DJとしてのアクトの最後は、TAKU INOUE。ブースに登場するや否や、観客たちの「待ってました!」という大歓声があがっていた。彼は、電音部が提示する「新しいカルチャーへの遭遇体験」、そして今回のイベントのキャッチフレーズ「全部やる」を体現するかのごとく、あらゆるIPの垣根を超え、その世界を繋いでいく。その姿はまさにグルーヴの王様だった。2023年はMidnight Grand Orchestraでの活動や、anoのアーティスト活動を支えるひとりとして、レコ大と紅白に出演したりと大活躍が見られる彼だが、DJとしてのオーラと、フロアを沸かせるパフォーマンスはまさに絶品。TAKU INOUEは最後に、アキバエリアの新曲である「PLAY/PAUSE」をドロップ。ステージに現れたアキバエリアの3人とともにハッピーな世界を創出していた。

 

サンバーストステージに最後に現れたのは、アキバエリアの蔀祐佳(日高零奈役)、天音みほ(東雲和音役)、堀越せな(茅野ふたば役)の3人。まずは、アキバアリアの単独ライブで披露した「桃源郷コンダクター」でスタート。同じ横浜でもパシフィコを中華街の空気で観客を沸かしていく。そこからさらに、ソロ曲のパートでは、「Favorite days」、「シンデレラ・マジック・ステージ」、「メタモルフォシス」と繋ぎ、正統派ヒロイン感を完全にアピールした。そして、アキバエリア3人はさらに新曲として、「Triぴーす✌ひふみふフリーダム」も披露。この「Triびーす✌ひふみふフリーダム」は何度も曲調が変化し続ける楽曲で、聴く人の観客の心をぶんぶん揺さぶるジェットコースターチューンだ。しかし、そのなかにもしっかりとアキバエリアらしさがふんだんに詰め込まれており、新境地でもありながらも、アキバエリアの魅力の拡張という感覚もあった。アキバエリアは最後に「NEW FRONTIER![Tatsunoshin Remix]」をパフォーマンス。その歌は、「これからも私たちは新たな世界を見せていきます」という強いメッセージのように響いた。

これにて、大団円かのように思われた「電音部 ULTRA EXPO 2024」。しかし、ここで終わりではなかったのだ。スクリーンには「NEW AREA」の文字が表示された。そう。ここにきて、新たなエリア、ダイバエリアがお披露目されたのである。さらに、このダイバエリアのプロデューサーが山下七海であることが発表されると、会場からは割れんばかりの歓声が聴こえてきた。発表がおわると、ダイバエリアのDIvermy(MILIA・RARA・RIRI・KONA・YOO)が登場し、ダンスショーケースがはじまった。メンバー5人が、キレッキレのダンスを見せつけていく。それはまさに電音部に新たな風が吹いた瞬間だった。

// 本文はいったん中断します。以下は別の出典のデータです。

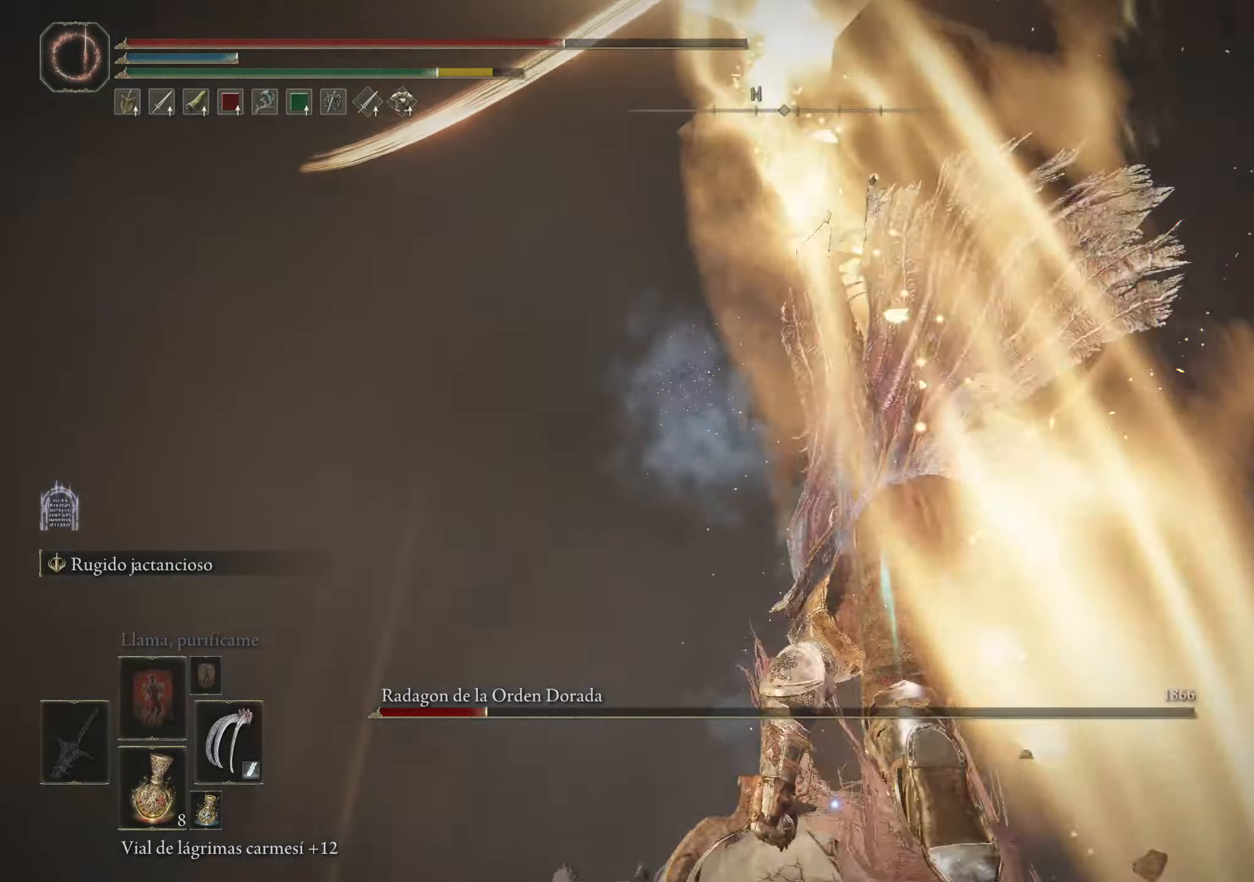
{"keys": ["d", "w"], "mouse": [], "events": [[383, "d", "down"]]}
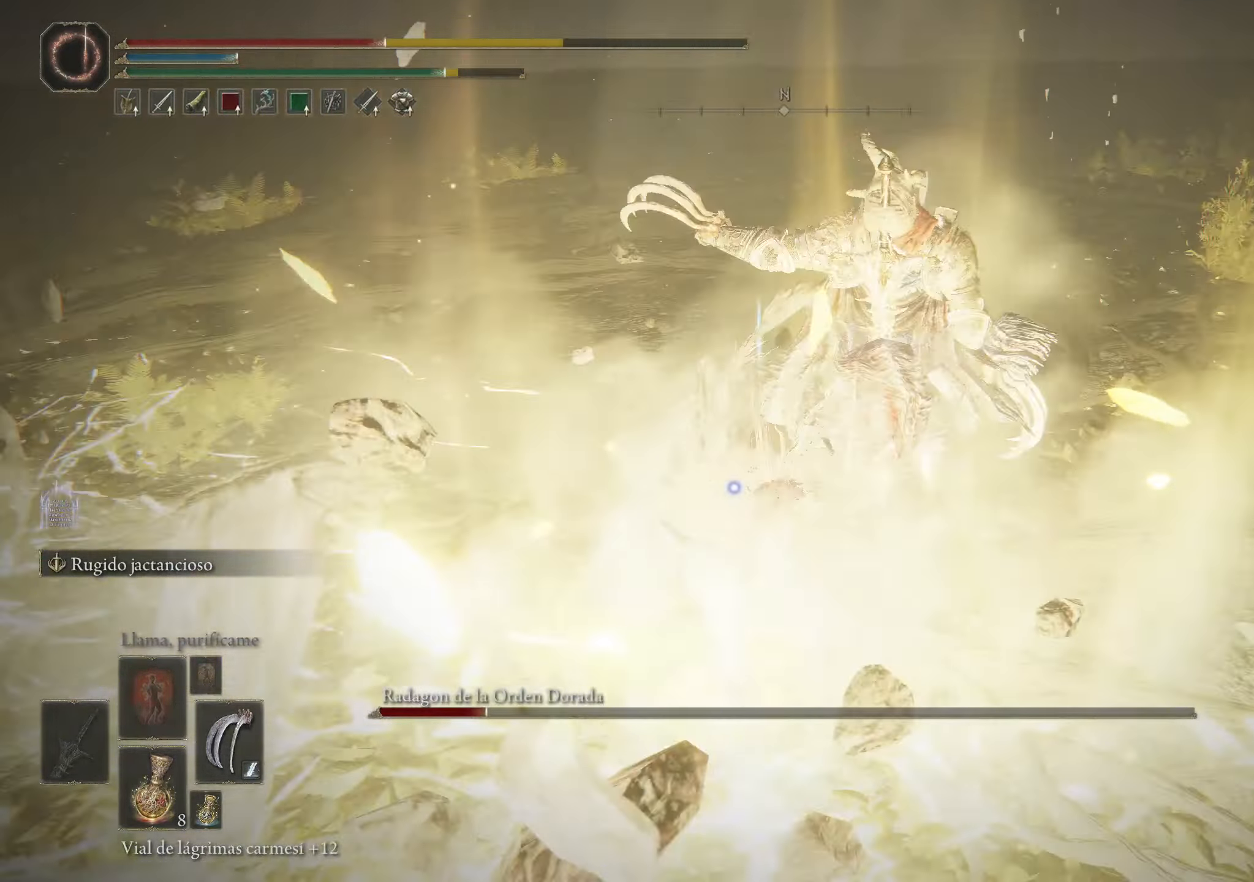
{"keys": ["d", "w"], "mouse": [], "events": []}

こうして、6時間以上に及ぶ、電音部史上最大のお祭りは、幕を閉じた。かなりフルボリュームではあったが、来るもの全てを楽しませようという思いがどの出演者にも、ブースにも感じられるイベントだった。電音部はこれからも見るものを驚かせ、もっと楽しませてくれるだろう。電音部が目指す「新たなカルチャーとの遭遇体験」は、まだまだこれからも広がっていくのだ。